Kington noted he was surprised when Coleman called and asked him to be the speaker.
“I had no idea what she was calling about,” Kington said. “It was a big surprise.”
Kington, who visited Ann Arbor sporadically while serving on an advising board for a study within the Institute for Social Research after graduating, said he still visits his former college town every few years.
During his time at the University he said he especially enjoyed the city’s diversity and smaller scale in comparison to his Baltimore upbringing.
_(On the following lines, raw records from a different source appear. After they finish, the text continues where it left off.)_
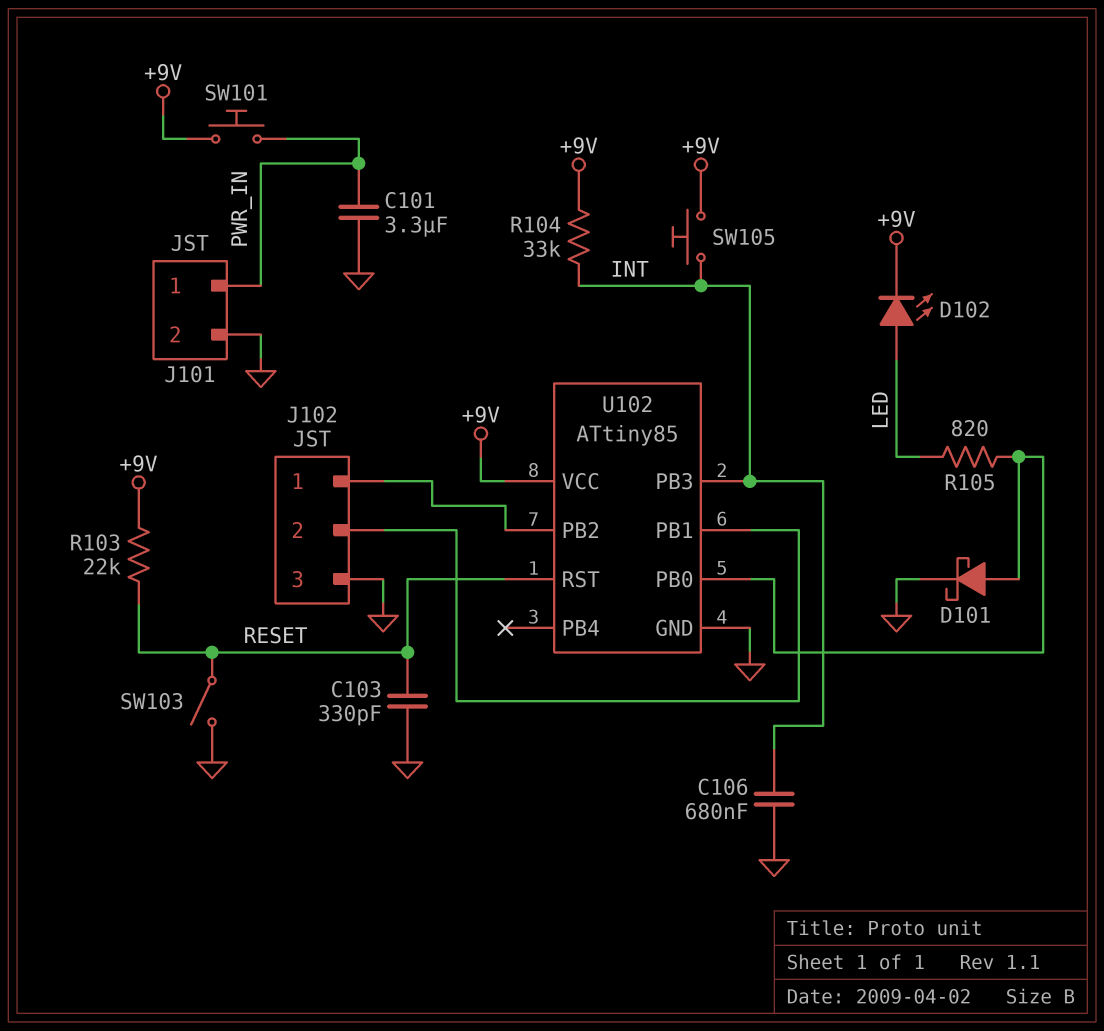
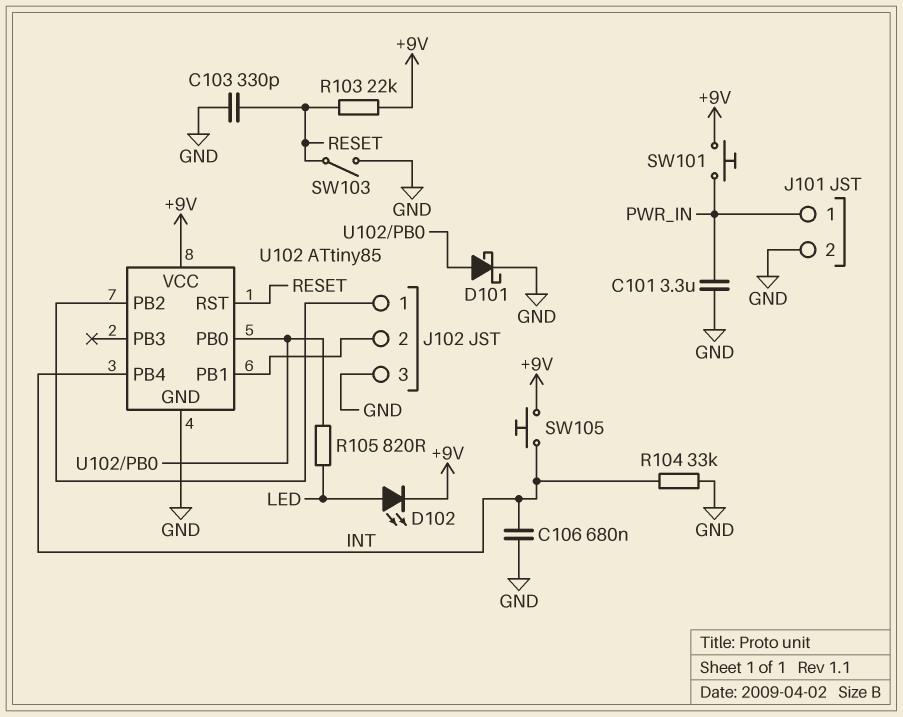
R104: 33k (+9V, INT) -> 33k (GND, INT)
U102 pin PB3: INT -> none
U102 pin PB4: none -> INT

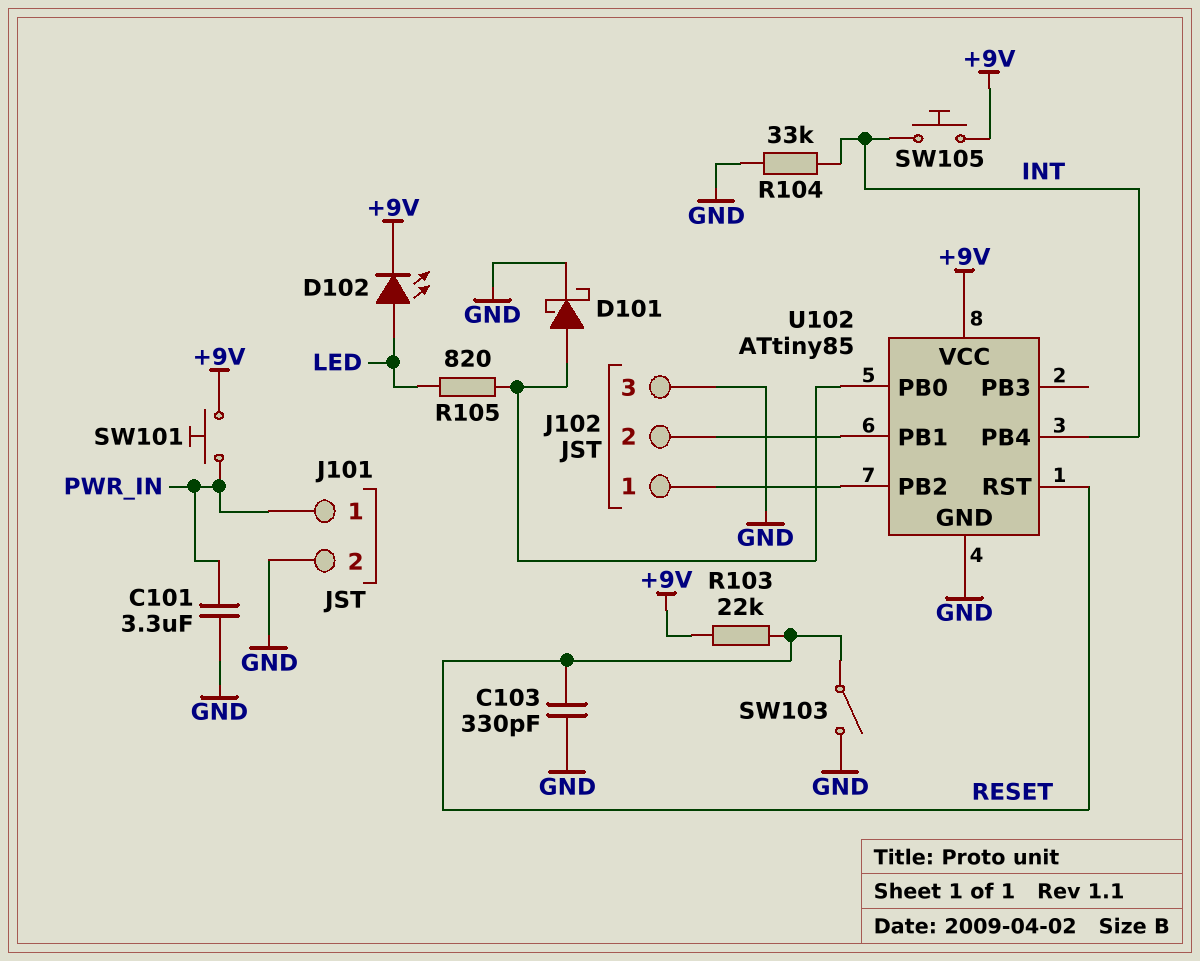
C106: 680nF (GND, INT) -> none

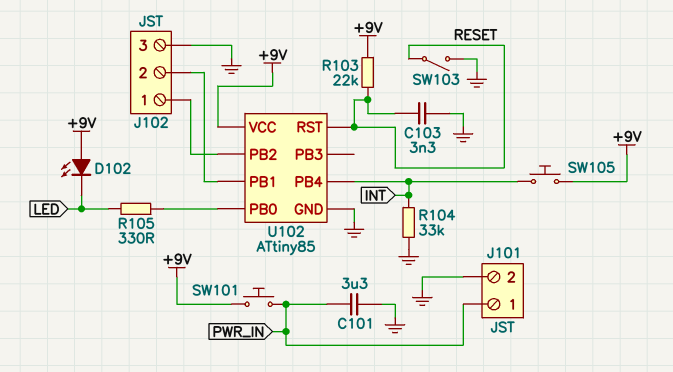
C103: 330pF (GND, RESET) -> 3.3nF (GND, RESET)
D101: schottky (A U102/PB0, K GND) -> none
D102: LED (A LED, K +9V) -> LED (A +9V, K LED)
R105: 820 (LED, U102/PB0) -> 330 (LED, U102/PB0)

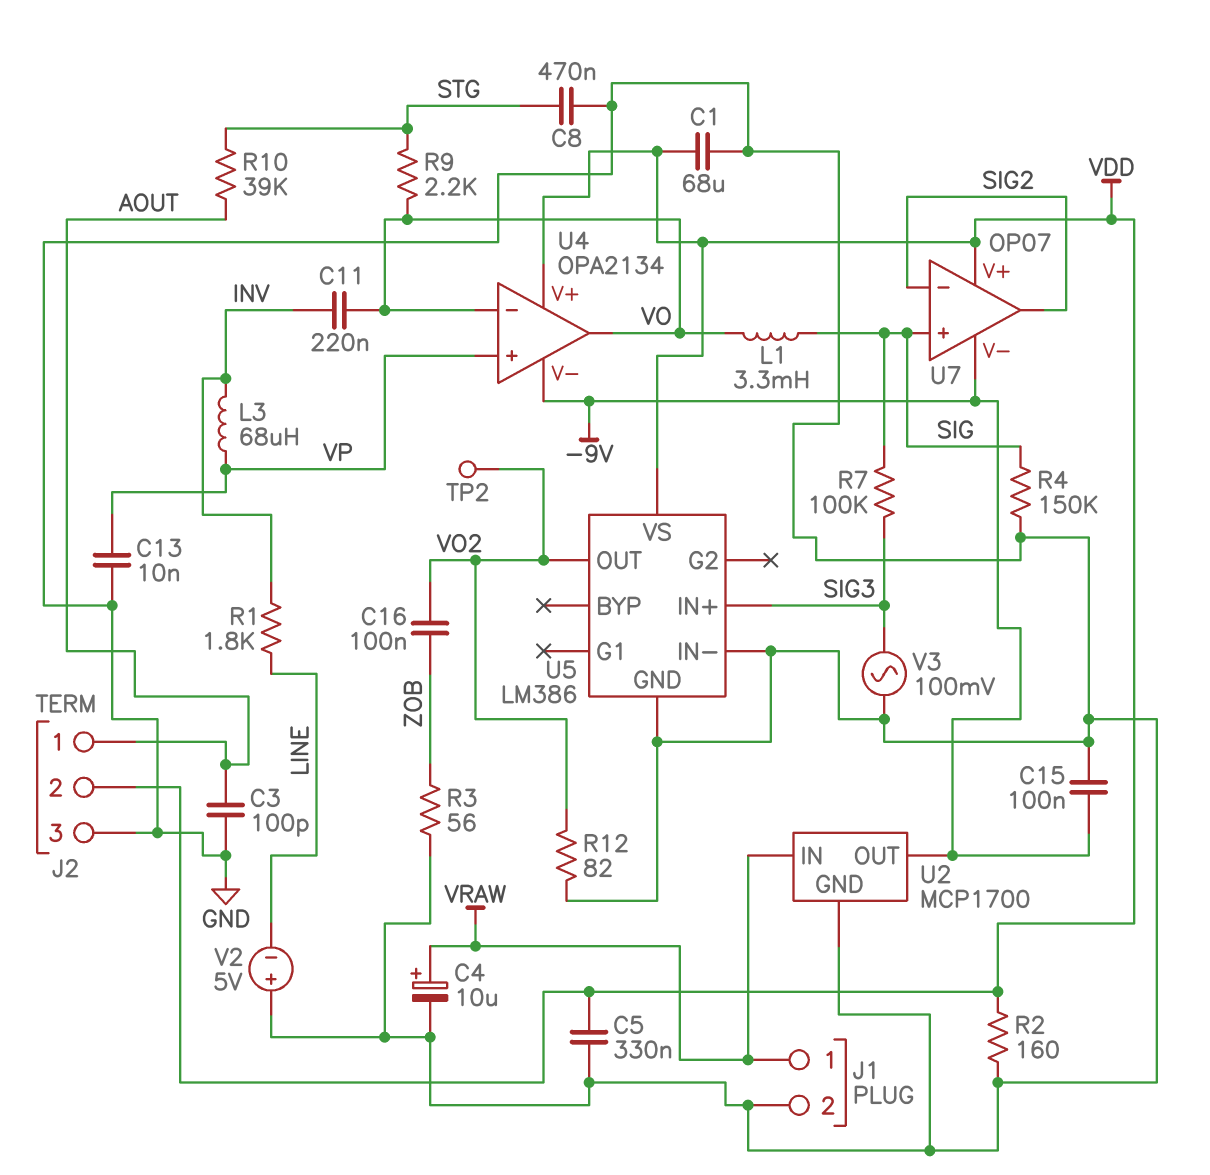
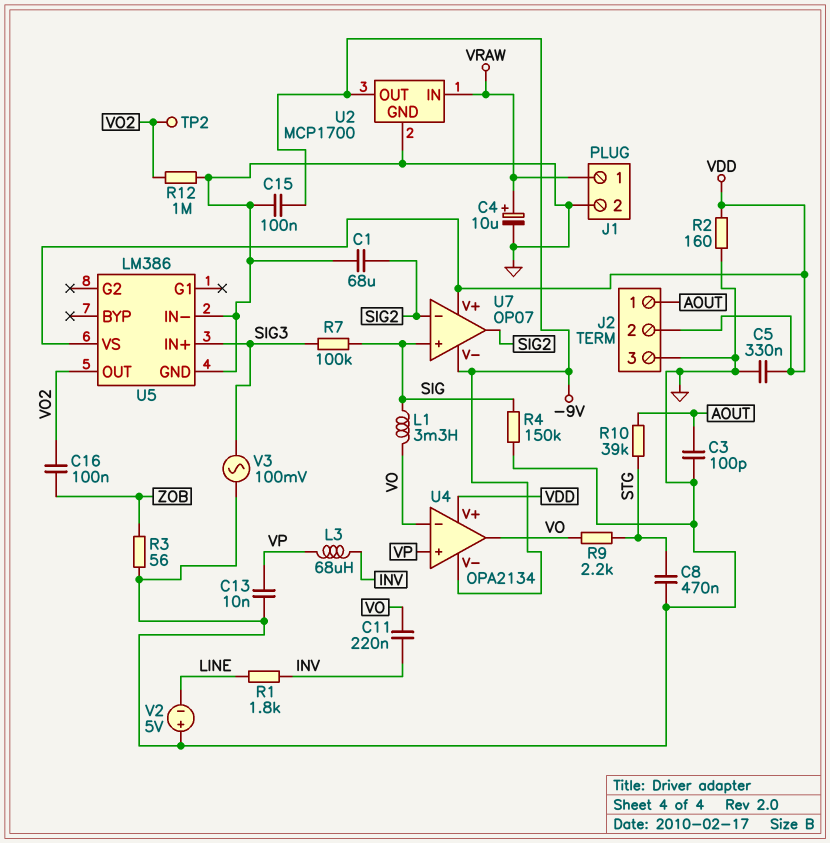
C1: 68uF (GND, VDD) -> 68uF (GND, SIG2)
R12: 82 (GND, VO2) -> 1M (GND, VO2)

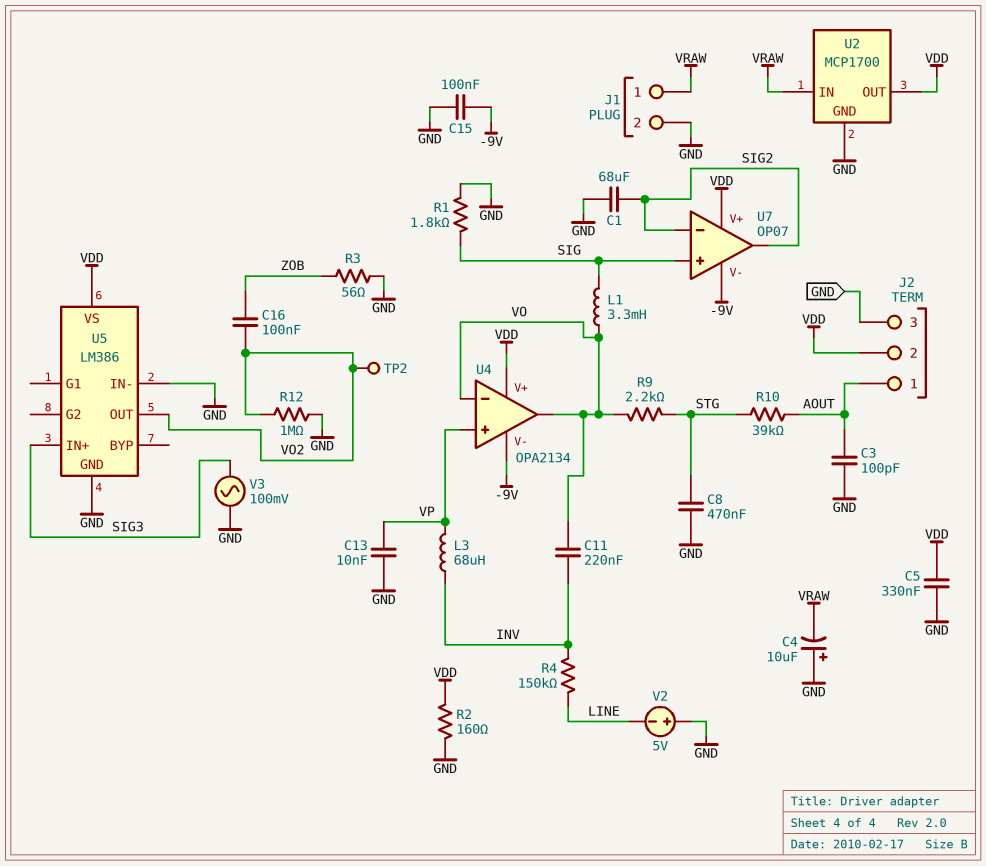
C4: 10uF (plus VRAW, minus GND) -> 10uF (plus GND, minus VRAW)
R1: 1.8k (INV, LINE) -> 1.8k (GND, SIG)
R4: 150k (GND, SIG) -> 150k (INV, LINE)
R7: 100k (SIG, SIG3) -> none
U2 pin OUT: -9V -> VDD

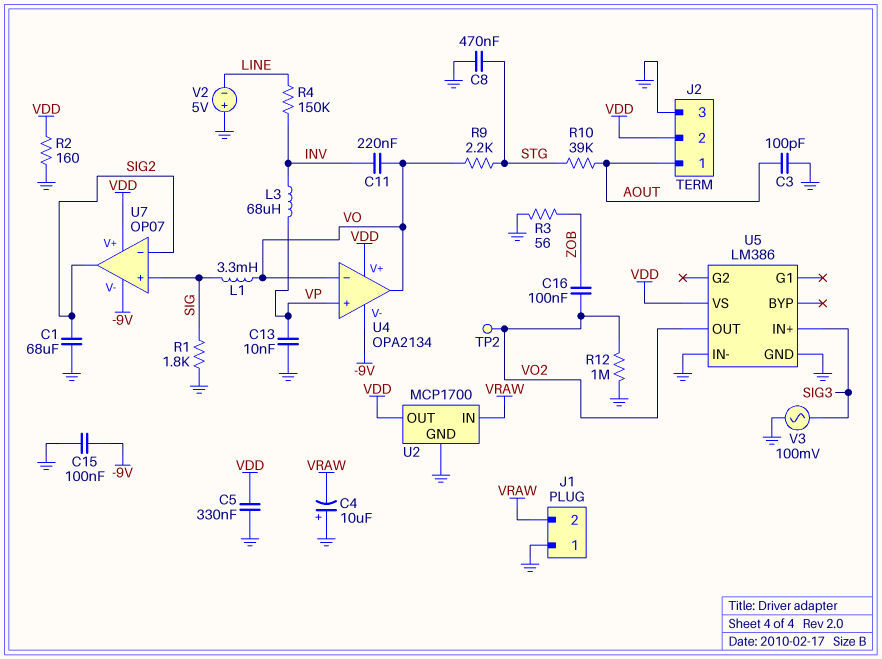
J1 pin 1: VRAW -> GND
J1 pin 2: GND -> VRAW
“I liked all of the diversity that you had there with incredible entertainment, and great restaurants and lots of interesting things to do and at the same time a scale that wasn’t overwhelming,” Kington said. “I love the city; I had great faculty and teachers and that was wonderful. I was exposed to a lot of the world on that one campus.”
To be selected as a commencement speaker and honorary degree recipient, the University’s Honorary Degree Committee chooses nominees from a list, which is compiled throughout the year. Selections for speakers and honorary degree recipients are made from the committee’s list in the spring and winter.
Kington and the other honorary degree recipients must be approved by the University’s Board of Regents at their monthly meeting, which will be held on Friday at the University of Michigan - Flint campus.
At the meeting, honorary degrees are also being recommended to five others including Michael Boyd, Molly Dobson, Cornelia Kennedy, Joshcka Fischer and Dee Dee Bridgewater. Coleman said they are “all very distinguished people.” The regents will have to approve these recipients along with Kington on Friday.
Boyd is the former director of the Royal Shakespeare Company and helped to foster partnerships with the University to develop their shows during his time with the British-based company. Boyd is being recommended for a Doctor of Humane Letters.
“During all of the time when Michigan has had this special relationship with the RSC, Michael has been involved,” Coleman said.